Interface FeatureExtractor

All Known Implementing Classes:
SaltedNgramFeatureExtractor, ScriptAwareFeatureExtractor, ShortTextFeatureExtractor

public interface FeatureExtractor
Common interface for feature extractors used by the bigram language detector. Implementations must share the same preprocessing pipeline (CharSoupFeatureExtractor.preprocess(String)) but may differ in how they extract and hash features from the preprocessed text.
  • Method Summary

    Modifier and Type
    Method
    Description
    int[]
    extract(String rawText)
    Full preprocessing + feature extraction pipeline.
    void
    extract(String rawText, int[] counts)
    Extract into caller-supplied buffer (zeroed first).
    default int
    extractAndCount(String rawText, int[] counts)
    Extract features into counts and return the total n-gram emission count.
    int[]
    extractFromPreprocessed(String preprocessedText)
    Extract from already-preprocessed text.
    void
    extractFromPreprocessed(String preprocessedText, int[] counts, boolean clear)
    Extract from already-preprocessed text into a caller-supplied buffer.
    int
    Returns the bitmask of CharSoupModel FLAG_* constants that describes which feature types this extractor emits.
    int
     
  • Method Details

    • extract

      int[] extract(String rawText)
      Full preprocessing + feature extraction pipeline.
      Parameters:
      rawText - raw input text (may be null)
      Returns:
      int array of size getNumBuckets() with feature counts
    • extract

      void extract(String rawText, int[] counts)
      Extract into caller-supplied buffer (zeroed first).
      Parameters:
      rawText - raw input text (may be null)
      counts - pre-allocated int array of size getNumBuckets() (will be zeroed)
    • extractFromPreprocessed

      int[] extractFromPreprocessed(String preprocessedText)
      Extract from already-preprocessed text.
      Parameters:
      preprocessedText - text already passed through CharSoupFeatureExtractor.preprocess(String)
      Returns:
      int array of size getNumBuckets() with feature counts
    • extractFromPreprocessed

      void extractFromPreprocessed(String preprocessedText, int[] counts, boolean clear)
      Extract from already-preprocessed text into a caller-supplied buffer.
      Parameters:
      preprocessedText - text already passed through CharSoupFeatureExtractor.preprocess(String)
      counts - pre-allocated int array of size getNumBuckets()
      clear - if true, zero the array before extracting; if false, accumulate on top of existing counts
    • extractAndCount

      default int extractAndCount(String rawText, int[] counts)
      Extract features into counts and return the total n-gram emission count.

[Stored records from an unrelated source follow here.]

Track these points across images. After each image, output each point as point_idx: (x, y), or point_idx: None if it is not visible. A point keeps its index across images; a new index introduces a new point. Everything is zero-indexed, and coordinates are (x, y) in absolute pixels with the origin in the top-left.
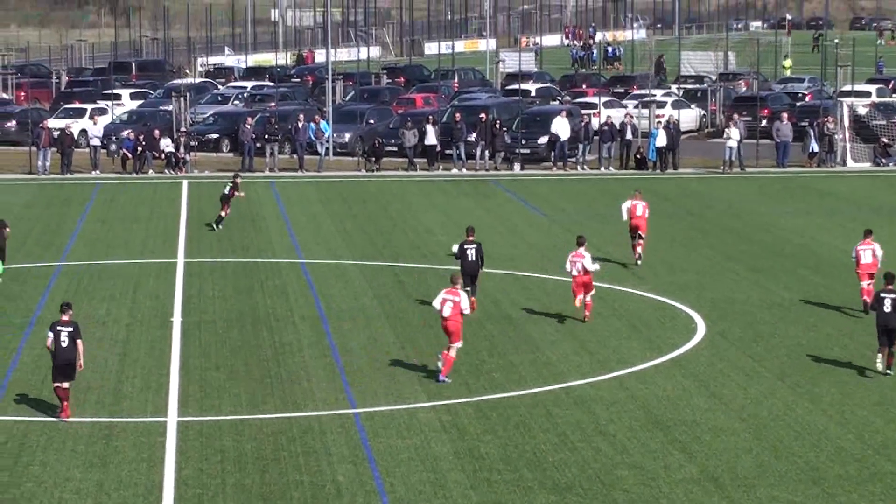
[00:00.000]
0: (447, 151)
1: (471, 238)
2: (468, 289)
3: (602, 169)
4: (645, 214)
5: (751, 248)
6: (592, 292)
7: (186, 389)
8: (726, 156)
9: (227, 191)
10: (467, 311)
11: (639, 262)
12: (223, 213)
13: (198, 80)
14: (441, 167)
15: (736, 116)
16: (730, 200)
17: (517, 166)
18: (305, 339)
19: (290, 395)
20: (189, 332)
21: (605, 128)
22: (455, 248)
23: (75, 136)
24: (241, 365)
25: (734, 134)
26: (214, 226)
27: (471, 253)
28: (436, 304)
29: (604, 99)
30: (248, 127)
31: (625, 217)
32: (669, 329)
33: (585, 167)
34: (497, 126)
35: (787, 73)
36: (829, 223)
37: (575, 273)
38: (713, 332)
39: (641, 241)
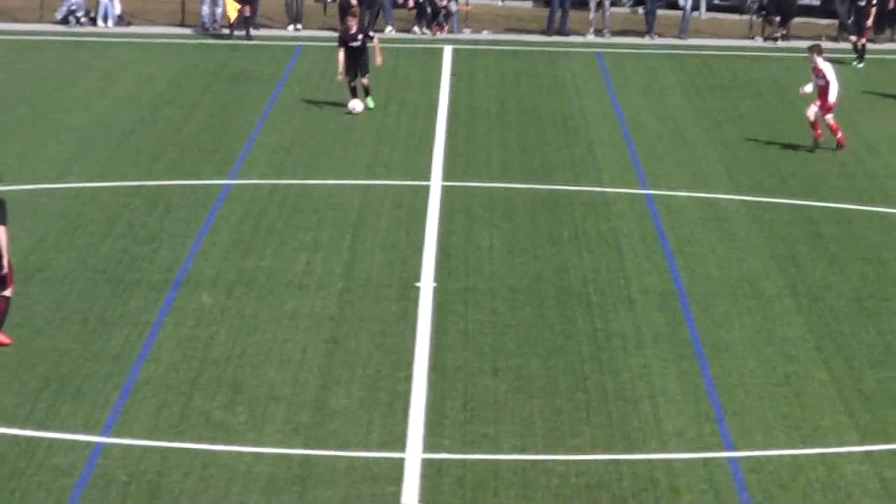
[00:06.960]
0: None
1: None
2: None
3: None
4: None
5: None
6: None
7: (440, 409)
8: None
9: None
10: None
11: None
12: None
13: None
14: None
15: None
16: None
17: None
18: (649, 332)
19: (622, 435)
20: (447, 307)
21: None
22: None
23: None
24: (535, 371)
25: None
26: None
27: None
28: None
29: None
30: None
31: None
32: None
33: None
34: None
35: None
36: None
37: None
38: None
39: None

      The count is the raw number of individual n-gram tokens processed before bucket hashing. It is a script-neutral measure of how much signal the input carries: whitespace-only input yields 0; ~200 chars of typical Latin or CJK prose yields roughly 400. This is the right threshold variable for length-gated confusables because it is insensitive to padding spaces or punctuation-heavy inputs, and it naturally accounts for the higher feature density of CJK text vs. Latin text.

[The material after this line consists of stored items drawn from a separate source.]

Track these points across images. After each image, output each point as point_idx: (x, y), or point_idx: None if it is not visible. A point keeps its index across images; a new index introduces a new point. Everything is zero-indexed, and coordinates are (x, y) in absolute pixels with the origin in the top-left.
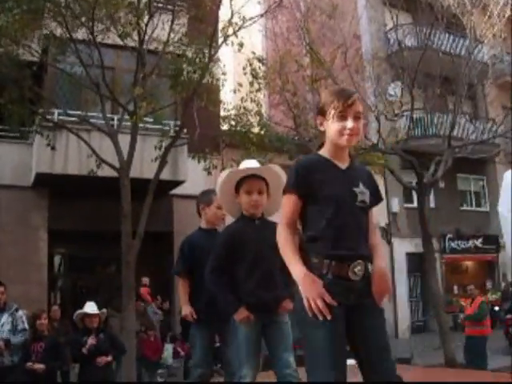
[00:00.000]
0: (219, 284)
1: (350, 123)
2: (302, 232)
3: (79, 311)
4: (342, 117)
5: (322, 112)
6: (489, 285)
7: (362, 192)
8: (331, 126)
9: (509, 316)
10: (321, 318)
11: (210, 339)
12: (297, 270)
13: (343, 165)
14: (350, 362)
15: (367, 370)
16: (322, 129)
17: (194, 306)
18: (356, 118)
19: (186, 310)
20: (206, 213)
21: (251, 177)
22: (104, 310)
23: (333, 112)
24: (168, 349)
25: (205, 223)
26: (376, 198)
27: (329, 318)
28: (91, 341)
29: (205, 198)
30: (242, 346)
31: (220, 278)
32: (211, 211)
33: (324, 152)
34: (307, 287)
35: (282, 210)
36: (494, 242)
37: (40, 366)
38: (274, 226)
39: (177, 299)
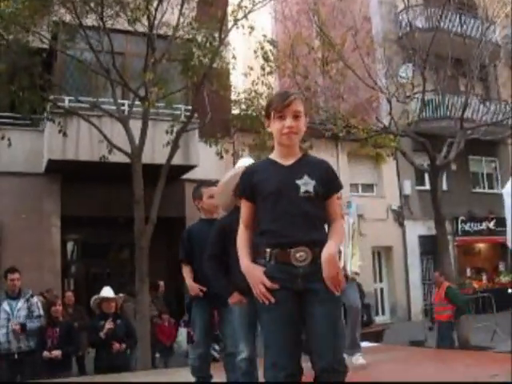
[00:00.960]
0: (215, 270)
1: (288, 122)
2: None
3: (96, 296)
4: (282, 117)
5: (267, 114)
6: (501, 267)
7: (306, 183)
8: (273, 126)
9: None
10: (266, 303)
11: (210, 321)
12: (243, 262)
13: (288, 161)
14: (364, 344)
15: (312, 357)
16: (269, 130)
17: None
18: (295, 117)
19: (194, 288)
20: (202, 206)
21: None
22: (121, 295)
23: (273, 113)
24: (182, 333)
25: (204, 214)
26: (330, 188)
27: (272, 301)
28: (109, 325)
29: (196, 194)
30: (238, 324)
31: (215, 264)
32: (205, 203)
33: (273, 153)
34: (249, 276)
35: (240, 214)
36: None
37: (57, 353)
38: None
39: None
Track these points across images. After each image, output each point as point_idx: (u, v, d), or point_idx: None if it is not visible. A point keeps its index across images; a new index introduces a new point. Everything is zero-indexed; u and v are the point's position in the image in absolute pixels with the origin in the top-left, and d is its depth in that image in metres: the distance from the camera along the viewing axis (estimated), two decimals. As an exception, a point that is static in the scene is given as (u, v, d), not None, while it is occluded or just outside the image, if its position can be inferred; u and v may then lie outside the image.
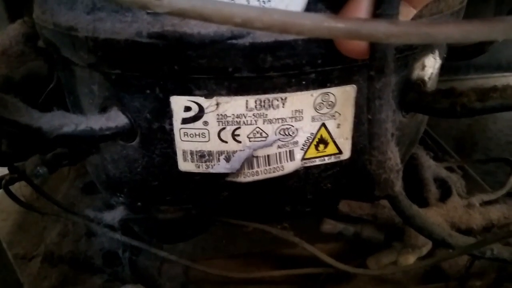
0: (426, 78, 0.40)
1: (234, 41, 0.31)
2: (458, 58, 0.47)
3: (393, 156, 0.31)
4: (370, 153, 0.31)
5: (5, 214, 0.59)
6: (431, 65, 0.40)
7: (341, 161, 0.39)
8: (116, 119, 0.37)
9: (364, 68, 0.34)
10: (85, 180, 0.59)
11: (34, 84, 0.44)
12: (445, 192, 0.46)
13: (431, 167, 0.49)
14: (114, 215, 0.41)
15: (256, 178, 0.37)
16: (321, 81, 0.34)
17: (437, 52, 0.41)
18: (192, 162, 0.37)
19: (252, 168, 0.37)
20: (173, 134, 0.36)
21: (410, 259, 0.41)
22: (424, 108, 0.38)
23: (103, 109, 0.37)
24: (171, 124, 0.35)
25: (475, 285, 0.44)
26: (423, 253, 0.43)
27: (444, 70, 0.44)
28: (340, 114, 0.36)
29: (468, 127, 0.92)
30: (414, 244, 0.41)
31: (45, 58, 0.45)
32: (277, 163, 0.37)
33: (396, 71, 0.36)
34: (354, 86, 0.35)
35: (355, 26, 0.21)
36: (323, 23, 0.21)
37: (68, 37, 0.34)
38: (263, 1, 0.30)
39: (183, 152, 0.37)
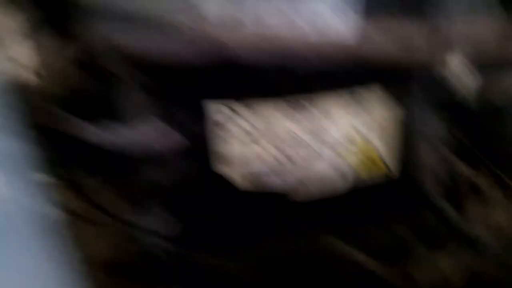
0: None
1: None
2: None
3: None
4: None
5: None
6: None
7: (390, 180, 0.39)
8: (155, 125, 0.38)
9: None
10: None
11: (80, 98, 0.45)
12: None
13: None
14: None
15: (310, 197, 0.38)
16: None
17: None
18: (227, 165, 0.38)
19: (306, 188, 0.38)
20: (209, 137, 0.37)
21: None
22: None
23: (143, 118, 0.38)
24: (206, 127, 0.36)
25: None
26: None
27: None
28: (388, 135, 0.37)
29: None
30: None
31: (89, 72, 0.45)
32: (330, 183, 0.38)
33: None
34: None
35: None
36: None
37: (114, 52, 0.35)
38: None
39: (219, 155, 0.38)
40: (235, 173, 0.38)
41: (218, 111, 0.35)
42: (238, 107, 0.35)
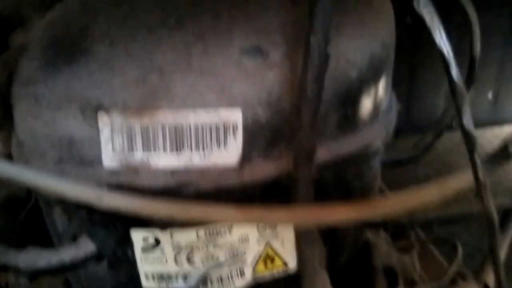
0: (365, 188, 0.45)
1: (180, 190, 0.36)
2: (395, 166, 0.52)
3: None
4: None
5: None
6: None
7: (288, 272, 0.43)
8: (86, 246, 0.41)
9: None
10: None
11: (15, 204, 0.49)
12: (393, 281, 0.51)
13: (381, 256, 0.53)
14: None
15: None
16: (262, 211, 0.39)
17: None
18: (153, 281, 0.42)
19: (207, 286, 0.41)
20: (135, 259, 0.40)
21: None
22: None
23: (74, 237, 0.42)
24: (132, 251, 0.40)
25: None
26: None
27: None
28: (282, 232, 0.41)
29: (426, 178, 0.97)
30: None
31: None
32: (229, 281, 0.41)
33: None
34: (292, 211, 0.40)
35: (257, 216, 0.26)
36: (231, 215, 0.26)
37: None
38: (204, 153, 0.36)
39: (145, 274, 0.41)
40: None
41: (144, 239, 0.39)
42: (162, 235, 0.39)
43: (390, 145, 0.51)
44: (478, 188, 0.23)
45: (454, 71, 0.22)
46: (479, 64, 0.56)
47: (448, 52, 0.22)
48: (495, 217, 0.26)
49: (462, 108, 0.22)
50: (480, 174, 0.22)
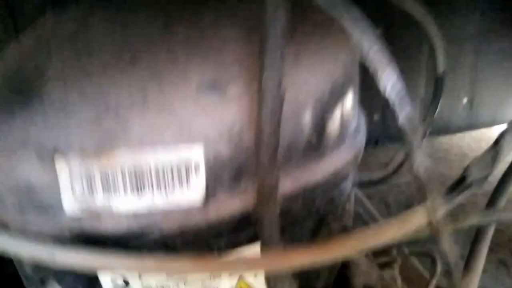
0: (337, 212, 0.45)
1: (144, 234, 0.35)
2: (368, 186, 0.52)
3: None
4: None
5: None
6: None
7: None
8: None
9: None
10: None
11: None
12: (373, 301, 0.50)
13: (361, 275, 0.53)
14: None
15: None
16: (230, 246, 0.38)
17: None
18: (126, 322, 0.40)
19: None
20: (105, 301, 0.39)
21: None
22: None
23: (42, 281, 0.41)
24: (102, 294, 0.39)
25: None
26: None
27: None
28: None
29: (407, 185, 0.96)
30: None
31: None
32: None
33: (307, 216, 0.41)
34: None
35: (215, 267, 0.25)
36: (189, 267, 0.25)
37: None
38: (166, 194, 0.35)
39: (117, 315, 0.40)
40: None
41: (113, 281, 0.38)
42: (131, 276, 0.38)
43: (367, 155, 0.50)
44: (433, 232, 0.23)
45: (405, 111, 0.21)
46: (452, 70, 0.55)
47: (398, 92, 0.21)
48: (453, 257, 0.26)
49: (413, 152, 0.21)
50: (434, 219, 0.22)
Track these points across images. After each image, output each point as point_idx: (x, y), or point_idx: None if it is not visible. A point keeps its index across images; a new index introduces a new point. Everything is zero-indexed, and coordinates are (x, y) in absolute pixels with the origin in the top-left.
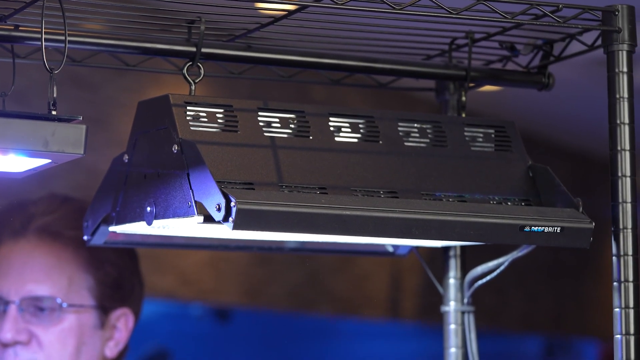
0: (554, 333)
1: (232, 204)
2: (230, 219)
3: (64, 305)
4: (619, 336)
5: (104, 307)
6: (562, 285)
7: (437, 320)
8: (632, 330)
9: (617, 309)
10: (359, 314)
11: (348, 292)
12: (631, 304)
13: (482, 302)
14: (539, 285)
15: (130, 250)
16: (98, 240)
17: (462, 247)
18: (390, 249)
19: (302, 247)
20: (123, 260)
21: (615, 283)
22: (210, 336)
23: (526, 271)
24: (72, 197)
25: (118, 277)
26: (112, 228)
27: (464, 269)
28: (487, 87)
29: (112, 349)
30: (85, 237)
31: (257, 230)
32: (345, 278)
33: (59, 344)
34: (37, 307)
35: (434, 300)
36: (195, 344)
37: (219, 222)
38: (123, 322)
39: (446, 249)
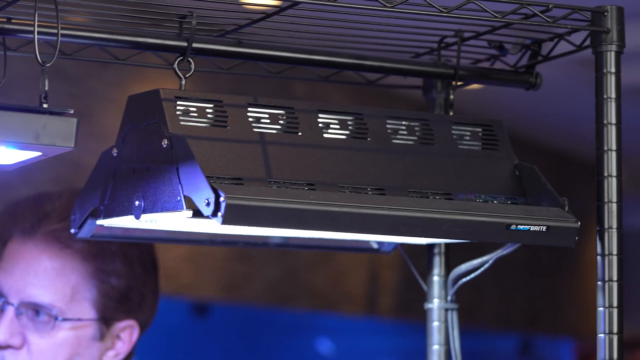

      The default implementation sums the feature vector after extraction, which is correct because every emission does counts[bucket]++; the sum therefore equals the total emission count regardless of hash collisions.

      Parameters:
      rawText - raw input text (may be null)
      counts - pre-allocated int array of size getNumBuckets() (will be zeroed)
      Returns:
      total n-gram emission count (≥ 0)
    • getNumBuckets

      int getNumBuckets()
      Returns:
      number of hash buckets (feature vector size)
    • getFeatureFlags

      int getFeatureFlags()
      Returns the bitmask of CharSoupModel FLAG_* constants that describes which feature types this extractor emits.

      This must match the featureFlags stored in any CharSoupModel used with this extractor. A mismatch means the model was trained with a different feature set and will produce garbage scores.

      Returns:
      bitmask of active feature flags